Supplied text section start

Designing a reliable MC is challenging. Each communication has specific propagation characteristics and noises that cause errors. For instance, the free-diffusion and cell–cell signaling channels have communication errors generated by noises such as symbol distortion (i.e., bit-0 is incorrectly identified as bit-1 and vice versa) and symbol transposition (i.e., bits exchange their positions) (Jamali et al., 2019; Wei et al., 2020). Nevertheless, the factors that create these errors differ in each channel (Borges et al., 2021b). Thus, each channel characteristic is crucial for the performance of implantable device communication, where novel mechanisms for dealing with noise due to cellular signaling dynamics (e.g., the cell-signaling process involving chemical reactions that occur stochastically) must emerge. Besides this, the intra-body network development must consider that medical applications will operate under different conditions. This includes healthy cells and cells affected by pathologies that can increase molecular noise, such as Alzheimer’s disease, which disrupts the cells’ molecular equilibrium (Toivari et al., 2011). Therefore, controlling errors in these networks requires characterizing the dynamics of the cellular environment, such as factors that increase noise.

The literature on cell-signaling MC networks follows a unidirectional communication with a single information carrier approach, generally based on calcium molecules (Nakano et al., 2005; Barros, 2017; He et al., 2018), which brings advances in the research field but still requires advances in performance and error control. Furthermore, the characterization of communication noise produced by signaling cells affected by pathologies remains an open issue. Some studies point to interesting and tractable error control solutions in free diffusion channels (Felicetti et al., 2017; Marcone et al., 2018; Rouzegar and Spagnolini, 2019; Wei et al., 2020; Byun, 2023). However, these works focus on a different type of channel (free diffusion) that is not in the scope of this work, in which the molecules are suspended in a fluid and move randomly in the absence of chemical reactions (Kuran et al., 2020). Also, the studies assume a two-way communication for the error control proposal. This is not applicable to synthetic networks based on cell signaling channels. The communication between a transmitter and receiver in these networks is assumed to be unidirectional (Nakano and Liu, 2010; Heren et al., 2013; Barros et al., 2015; He et al., 2018), as detailed in Section 3.1.

Supplied text section end
Record set section start

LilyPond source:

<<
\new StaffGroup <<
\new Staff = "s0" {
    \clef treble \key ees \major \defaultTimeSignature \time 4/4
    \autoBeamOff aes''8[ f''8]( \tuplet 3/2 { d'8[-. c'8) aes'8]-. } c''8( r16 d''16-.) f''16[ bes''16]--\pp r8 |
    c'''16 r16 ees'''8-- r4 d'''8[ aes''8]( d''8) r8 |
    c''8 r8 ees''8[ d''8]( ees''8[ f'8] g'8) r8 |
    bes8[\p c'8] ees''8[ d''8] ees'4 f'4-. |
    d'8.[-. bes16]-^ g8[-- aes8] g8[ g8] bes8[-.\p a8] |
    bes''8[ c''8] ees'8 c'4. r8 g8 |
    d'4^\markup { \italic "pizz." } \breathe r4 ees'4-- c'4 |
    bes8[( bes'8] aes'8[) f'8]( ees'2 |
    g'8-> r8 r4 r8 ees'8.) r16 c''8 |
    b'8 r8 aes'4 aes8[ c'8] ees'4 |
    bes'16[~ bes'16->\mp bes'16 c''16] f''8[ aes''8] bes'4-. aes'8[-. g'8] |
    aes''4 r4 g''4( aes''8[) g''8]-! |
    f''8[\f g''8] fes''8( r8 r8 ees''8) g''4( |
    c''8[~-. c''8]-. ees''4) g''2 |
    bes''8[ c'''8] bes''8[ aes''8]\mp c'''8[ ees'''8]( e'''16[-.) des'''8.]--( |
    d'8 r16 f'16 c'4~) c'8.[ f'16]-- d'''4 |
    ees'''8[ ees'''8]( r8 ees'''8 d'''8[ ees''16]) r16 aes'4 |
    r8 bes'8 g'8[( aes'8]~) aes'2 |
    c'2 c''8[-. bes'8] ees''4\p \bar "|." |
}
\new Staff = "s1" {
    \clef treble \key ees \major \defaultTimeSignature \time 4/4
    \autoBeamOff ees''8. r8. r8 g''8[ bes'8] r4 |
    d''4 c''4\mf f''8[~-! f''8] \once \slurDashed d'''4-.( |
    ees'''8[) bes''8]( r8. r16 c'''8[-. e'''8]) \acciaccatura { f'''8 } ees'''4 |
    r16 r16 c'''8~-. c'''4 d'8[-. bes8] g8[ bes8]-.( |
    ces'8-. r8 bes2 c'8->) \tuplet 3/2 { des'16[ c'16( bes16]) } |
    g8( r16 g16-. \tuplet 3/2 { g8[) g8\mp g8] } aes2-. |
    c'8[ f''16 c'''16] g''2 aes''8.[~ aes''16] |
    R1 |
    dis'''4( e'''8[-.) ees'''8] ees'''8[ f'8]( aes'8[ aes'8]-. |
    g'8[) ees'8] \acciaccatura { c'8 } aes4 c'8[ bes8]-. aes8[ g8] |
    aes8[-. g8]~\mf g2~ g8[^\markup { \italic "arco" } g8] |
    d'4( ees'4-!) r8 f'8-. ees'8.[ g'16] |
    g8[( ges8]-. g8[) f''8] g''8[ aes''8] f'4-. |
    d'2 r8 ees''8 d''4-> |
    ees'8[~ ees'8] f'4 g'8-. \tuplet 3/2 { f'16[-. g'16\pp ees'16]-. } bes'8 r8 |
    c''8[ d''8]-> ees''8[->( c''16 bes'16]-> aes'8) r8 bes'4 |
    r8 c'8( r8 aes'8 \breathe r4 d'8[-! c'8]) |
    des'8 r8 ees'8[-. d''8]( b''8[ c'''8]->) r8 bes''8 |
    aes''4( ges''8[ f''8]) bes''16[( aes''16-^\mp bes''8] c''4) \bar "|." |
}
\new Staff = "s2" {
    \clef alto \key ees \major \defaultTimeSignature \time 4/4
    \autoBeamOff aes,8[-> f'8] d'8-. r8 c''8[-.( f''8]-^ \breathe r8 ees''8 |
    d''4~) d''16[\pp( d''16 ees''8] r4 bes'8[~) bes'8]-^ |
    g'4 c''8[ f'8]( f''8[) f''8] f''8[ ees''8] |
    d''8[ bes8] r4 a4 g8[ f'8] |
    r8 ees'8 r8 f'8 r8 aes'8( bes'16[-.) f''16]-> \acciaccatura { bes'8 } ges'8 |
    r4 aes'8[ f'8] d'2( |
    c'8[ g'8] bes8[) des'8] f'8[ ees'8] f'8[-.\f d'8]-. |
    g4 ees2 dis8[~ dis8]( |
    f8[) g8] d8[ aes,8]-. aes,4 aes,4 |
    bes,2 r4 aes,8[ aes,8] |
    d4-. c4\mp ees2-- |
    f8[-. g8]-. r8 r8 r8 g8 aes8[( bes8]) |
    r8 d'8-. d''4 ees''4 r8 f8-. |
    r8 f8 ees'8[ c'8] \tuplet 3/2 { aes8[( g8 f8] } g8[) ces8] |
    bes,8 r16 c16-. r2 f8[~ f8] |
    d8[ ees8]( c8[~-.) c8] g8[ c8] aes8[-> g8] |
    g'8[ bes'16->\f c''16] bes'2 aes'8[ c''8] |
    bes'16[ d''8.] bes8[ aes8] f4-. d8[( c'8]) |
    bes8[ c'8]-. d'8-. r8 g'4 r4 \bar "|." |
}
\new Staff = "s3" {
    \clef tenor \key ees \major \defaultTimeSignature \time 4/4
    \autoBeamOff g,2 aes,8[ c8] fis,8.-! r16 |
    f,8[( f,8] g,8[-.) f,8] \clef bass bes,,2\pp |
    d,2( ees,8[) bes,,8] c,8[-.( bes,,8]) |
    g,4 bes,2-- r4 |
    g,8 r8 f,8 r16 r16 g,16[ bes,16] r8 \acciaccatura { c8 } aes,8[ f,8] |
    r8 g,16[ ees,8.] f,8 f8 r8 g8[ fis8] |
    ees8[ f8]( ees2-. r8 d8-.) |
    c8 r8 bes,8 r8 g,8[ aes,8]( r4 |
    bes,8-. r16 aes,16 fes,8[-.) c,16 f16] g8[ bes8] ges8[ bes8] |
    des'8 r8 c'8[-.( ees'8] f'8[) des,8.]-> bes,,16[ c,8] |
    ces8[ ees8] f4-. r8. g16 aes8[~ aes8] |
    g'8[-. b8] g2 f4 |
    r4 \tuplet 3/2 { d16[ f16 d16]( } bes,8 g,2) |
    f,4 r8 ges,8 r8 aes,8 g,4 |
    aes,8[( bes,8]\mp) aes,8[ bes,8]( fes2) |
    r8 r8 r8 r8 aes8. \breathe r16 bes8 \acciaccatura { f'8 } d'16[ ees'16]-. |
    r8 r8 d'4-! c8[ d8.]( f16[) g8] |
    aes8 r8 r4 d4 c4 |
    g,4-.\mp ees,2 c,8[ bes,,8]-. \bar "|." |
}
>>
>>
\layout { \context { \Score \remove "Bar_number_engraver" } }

Record set section end

● **Task set**
• a. Decide whether each statement agrees with the passage on error control in molecular communication. Answer yes or no, and quote the deciding words from the passage.
(i) Research on cell-signaling molecular communication networks has mostly used two-way communication with several information carriers.
(ii) Alzheimer's disease is cited as a pathology that disrupts the molecular equilibrium of cells.
(iii) Free diffusion channels fall within the scope of the work described.
• b. Please extend the passage on error control in molecular communication, picking up after its final sentence.
The material has no connection to the passage on molecular communication.

● **Results for each task**
• a.
(i) No: "follows a unidirectional communication with a single information carrier approach"
(ii) Yes: "such as Alzheimer’s disease, which disrupts the cells’ molecular equilibrium"
(iii) No: "these works focus on a different type of channel (free diffusion) that is not in the scope of this work"

• b.
This work proposes an adaptive error control for cell signaling-based MC (i.e., that which encodes information based on the concentration of molecules) governed by reaction–diffusion processes mediated by gap junctions. Cell-signaling MC is found in cells such as astrocytes, epithelial cells, and smooth muscle cells (present in the heart, brain, kidneys, muscles, among others) (Barros et al., 2015). Networks based on cell signaling perform tasks directly in the tissue. Bio-devices coupled to natural tissues can monitor pathologies associated with failures in cellular communication that affect the performance of natural cellular processes (Blackiston et al., 2021). An example is of approaches that use molecular communications to detect tumors (Bong and Monteith, 2018). Implantable devices with synthetic molecular receptors (i.e., developed through synthetic biology) have improved cancer detection efficiency and accuracy by identifying tumor-associated molecules in biological communication (Stephenson-Brown et al., 2015). Among the pathologies that occur in signaling cells that these synthetic networks could address is breast cancer caused by damage to epithelial cell genes (Wang et al., 2012), Alzheimer’s disease associated with molecular disorders in astrocytes, and vascular diseases in smooth muscle cells that can present intrinsic defects due to monogenic diseases (Shi et al., 2020).

Since the technique relies on the signaling of cells to achieve the error control goals, it is termed CELLEC (cell signaling error control for reliable MC). CELLEC comprises an adaptive retransmission scheme and an error control coding technique. The coding aims to reduce symbol distortion to get a near–error-free transmission (i.e., compared to the single-carrier approach followed in the literature). The self-adaptive retransmission intends to obtain code word reliability. Natural cells exhibit a variety of molecules with corresponding signaling pathways, which can be harnessed in synthetic MC to create a redundancy of information carriers (i.e., considering the principles of the multi-carrier system) (Borges et al., 2020). Thus, the proposed error control capitalizes on this bio-inspired diversity and molecules’ non-linear relationships to control error with a multi-molecule encoding mechanism. The retransmission scheme uses the average noise measured in the environment (source) and its relation to the bit error probability to define the retransmission strategy.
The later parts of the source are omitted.